Thursday, May 16, 2019

Hamza and I did some more research about how to monitor a Lino production site.

The concrete issue reported by Gerd was that for some unknown reason the libreoffice daemon was not running on their server. The reason itself is not important here (probably something trivial, a simple restart fixed the problem), but disturbing was the fact that it took us some time to understand the problem. First the end-user had to realize and report that Lino wasn’t working as usual. Then the local system admin had to understand that it was because libreoffice daemon wasn’t running. And then somebody had to restart the service.

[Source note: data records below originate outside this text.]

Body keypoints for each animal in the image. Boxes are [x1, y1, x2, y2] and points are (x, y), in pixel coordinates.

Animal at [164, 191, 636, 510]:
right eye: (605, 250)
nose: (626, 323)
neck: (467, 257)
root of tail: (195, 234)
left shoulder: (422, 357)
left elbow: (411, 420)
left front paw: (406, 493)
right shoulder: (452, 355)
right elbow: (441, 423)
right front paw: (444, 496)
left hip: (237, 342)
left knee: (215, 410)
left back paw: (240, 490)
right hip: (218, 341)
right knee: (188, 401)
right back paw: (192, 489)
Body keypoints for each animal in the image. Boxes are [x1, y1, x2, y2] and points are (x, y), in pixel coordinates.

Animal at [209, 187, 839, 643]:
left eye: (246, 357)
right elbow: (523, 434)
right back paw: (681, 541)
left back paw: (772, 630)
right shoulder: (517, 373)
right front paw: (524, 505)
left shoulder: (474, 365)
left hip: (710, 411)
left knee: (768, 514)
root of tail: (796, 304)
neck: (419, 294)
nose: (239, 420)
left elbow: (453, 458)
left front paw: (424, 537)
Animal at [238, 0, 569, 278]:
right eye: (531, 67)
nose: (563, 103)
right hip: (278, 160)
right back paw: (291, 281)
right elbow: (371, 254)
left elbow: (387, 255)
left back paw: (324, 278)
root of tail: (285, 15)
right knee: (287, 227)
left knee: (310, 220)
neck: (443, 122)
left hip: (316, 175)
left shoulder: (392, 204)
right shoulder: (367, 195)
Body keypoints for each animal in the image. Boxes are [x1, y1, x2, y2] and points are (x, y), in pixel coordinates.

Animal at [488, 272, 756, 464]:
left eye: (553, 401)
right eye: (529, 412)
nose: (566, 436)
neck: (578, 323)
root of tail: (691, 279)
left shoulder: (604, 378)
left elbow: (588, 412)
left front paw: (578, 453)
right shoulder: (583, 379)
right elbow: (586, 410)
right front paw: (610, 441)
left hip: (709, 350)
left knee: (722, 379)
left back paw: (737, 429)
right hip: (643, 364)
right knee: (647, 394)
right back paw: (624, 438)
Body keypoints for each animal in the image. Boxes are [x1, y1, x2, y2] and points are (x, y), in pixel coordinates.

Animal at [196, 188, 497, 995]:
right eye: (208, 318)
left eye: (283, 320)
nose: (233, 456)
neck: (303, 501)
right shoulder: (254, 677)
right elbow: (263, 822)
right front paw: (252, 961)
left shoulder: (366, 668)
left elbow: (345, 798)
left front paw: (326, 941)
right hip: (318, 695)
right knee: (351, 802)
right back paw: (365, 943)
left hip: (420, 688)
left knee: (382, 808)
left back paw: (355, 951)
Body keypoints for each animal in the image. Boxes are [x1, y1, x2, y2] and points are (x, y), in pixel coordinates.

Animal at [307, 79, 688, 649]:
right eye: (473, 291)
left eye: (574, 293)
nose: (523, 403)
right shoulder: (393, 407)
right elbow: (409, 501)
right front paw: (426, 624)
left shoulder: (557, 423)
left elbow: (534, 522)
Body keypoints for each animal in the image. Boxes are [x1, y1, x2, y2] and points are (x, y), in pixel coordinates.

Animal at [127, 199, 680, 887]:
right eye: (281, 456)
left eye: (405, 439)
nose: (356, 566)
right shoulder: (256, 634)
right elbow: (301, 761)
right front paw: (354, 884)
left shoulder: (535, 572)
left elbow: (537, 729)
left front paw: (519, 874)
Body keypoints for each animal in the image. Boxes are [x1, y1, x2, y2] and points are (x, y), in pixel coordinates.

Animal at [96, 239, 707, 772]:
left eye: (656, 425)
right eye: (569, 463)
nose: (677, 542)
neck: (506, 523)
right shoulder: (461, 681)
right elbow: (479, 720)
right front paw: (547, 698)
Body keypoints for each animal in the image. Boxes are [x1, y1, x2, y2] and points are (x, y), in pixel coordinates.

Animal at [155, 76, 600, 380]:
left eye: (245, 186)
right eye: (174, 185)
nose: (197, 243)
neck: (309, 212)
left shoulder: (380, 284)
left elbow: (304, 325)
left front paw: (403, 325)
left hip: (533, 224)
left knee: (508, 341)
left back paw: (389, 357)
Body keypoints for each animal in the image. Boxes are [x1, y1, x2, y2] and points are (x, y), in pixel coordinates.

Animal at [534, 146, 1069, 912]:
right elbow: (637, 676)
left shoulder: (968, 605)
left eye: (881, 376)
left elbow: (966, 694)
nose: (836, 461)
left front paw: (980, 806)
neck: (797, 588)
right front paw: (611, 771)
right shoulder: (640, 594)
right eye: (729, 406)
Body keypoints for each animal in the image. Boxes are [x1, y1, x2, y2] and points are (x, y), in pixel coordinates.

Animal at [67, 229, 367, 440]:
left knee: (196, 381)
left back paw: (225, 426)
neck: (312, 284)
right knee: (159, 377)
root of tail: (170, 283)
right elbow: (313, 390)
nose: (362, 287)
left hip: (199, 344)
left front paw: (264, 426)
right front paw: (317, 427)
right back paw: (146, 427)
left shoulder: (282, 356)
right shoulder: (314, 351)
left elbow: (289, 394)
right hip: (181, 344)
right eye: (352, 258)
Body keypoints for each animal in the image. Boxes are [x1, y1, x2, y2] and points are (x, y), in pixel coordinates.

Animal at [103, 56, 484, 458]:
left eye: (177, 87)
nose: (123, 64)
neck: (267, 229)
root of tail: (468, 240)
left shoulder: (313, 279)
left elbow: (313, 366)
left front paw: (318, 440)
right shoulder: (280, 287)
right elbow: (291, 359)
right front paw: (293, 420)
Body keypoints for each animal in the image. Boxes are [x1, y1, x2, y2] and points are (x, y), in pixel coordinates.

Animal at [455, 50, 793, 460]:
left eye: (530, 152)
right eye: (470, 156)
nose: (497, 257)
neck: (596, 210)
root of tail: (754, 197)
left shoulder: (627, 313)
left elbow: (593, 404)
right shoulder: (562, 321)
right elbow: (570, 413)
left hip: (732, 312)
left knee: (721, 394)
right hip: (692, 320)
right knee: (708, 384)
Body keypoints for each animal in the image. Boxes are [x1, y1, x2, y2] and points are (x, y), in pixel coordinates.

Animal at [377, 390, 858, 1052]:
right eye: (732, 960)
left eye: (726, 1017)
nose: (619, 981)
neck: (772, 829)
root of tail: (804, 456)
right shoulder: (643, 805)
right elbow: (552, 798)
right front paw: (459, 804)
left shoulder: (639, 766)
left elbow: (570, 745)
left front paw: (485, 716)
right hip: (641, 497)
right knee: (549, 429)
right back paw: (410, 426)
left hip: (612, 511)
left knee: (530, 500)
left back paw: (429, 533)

Furthermore their libreoffice was still being started as an init.d script and not using supervisor (our recommended and documented method). With supervisor the problem would have been fixed automatically because supervisor tries to restart a service when it has exited unexpectedly. This was actually the main culprit.

Another problem is that we should get an email when some service isn’t running on some production server. And Supervisor doesn’t send any warning mails.

There is a plugin superlance which might do that, but anyway we need monit because potentially we want to also monitor processes which are not running in supervisor. For example the web server. Or the available memory and disk space.

That’s why we use monit in addition to supervisor.

How to monitor whether all supervisor processes are okay? We want a generic solution for all our production servers.

We can run sudo supervisorctl status which outputs something like:

daphne_jane                      RUNNING    pid 14224, uptime 0:20:40
libreoffice                      RUNNING    pid 14219, uptime 0:20:40
linod_jane                       RUNNING    pid 14228, uptime 0:20:40
runworker_jane                   EXITED     May 16 06:46 PM

We want monit to warn us when at least one of these process is not running.

Monit can run arbitrary commands and send a warning if their exit status is something else than expected.

Unfortunately the supervisorctl status command itself does always return with exit status 0, also when some process is not running.

So we use awk to test whether some line of the output has something else than the word RUNNING as it second field:

sudo supervisorctl status | awk '{if ( $2 != "RUNNING" ) { print $1 " is not running"; exit 1}}'  ; echo $?

We move this into a separate script because (1) we want to invoke it manually and (2) the monit config files had problems with a complex bash command line that contains itself quotes.

The final result of this session is that we wrote a script healthcheck.sh which tests this and possibly other “health checks”, and a file healthcheck.conf which tells monit to run this script and alert us when it reports a problem.

Note that the addresses of the people to alert is in the local /etc/monit/monitrc (not in healthcheck.conf.

I started a new page in the Hoster’s Guide: Monitoring a Lino production server.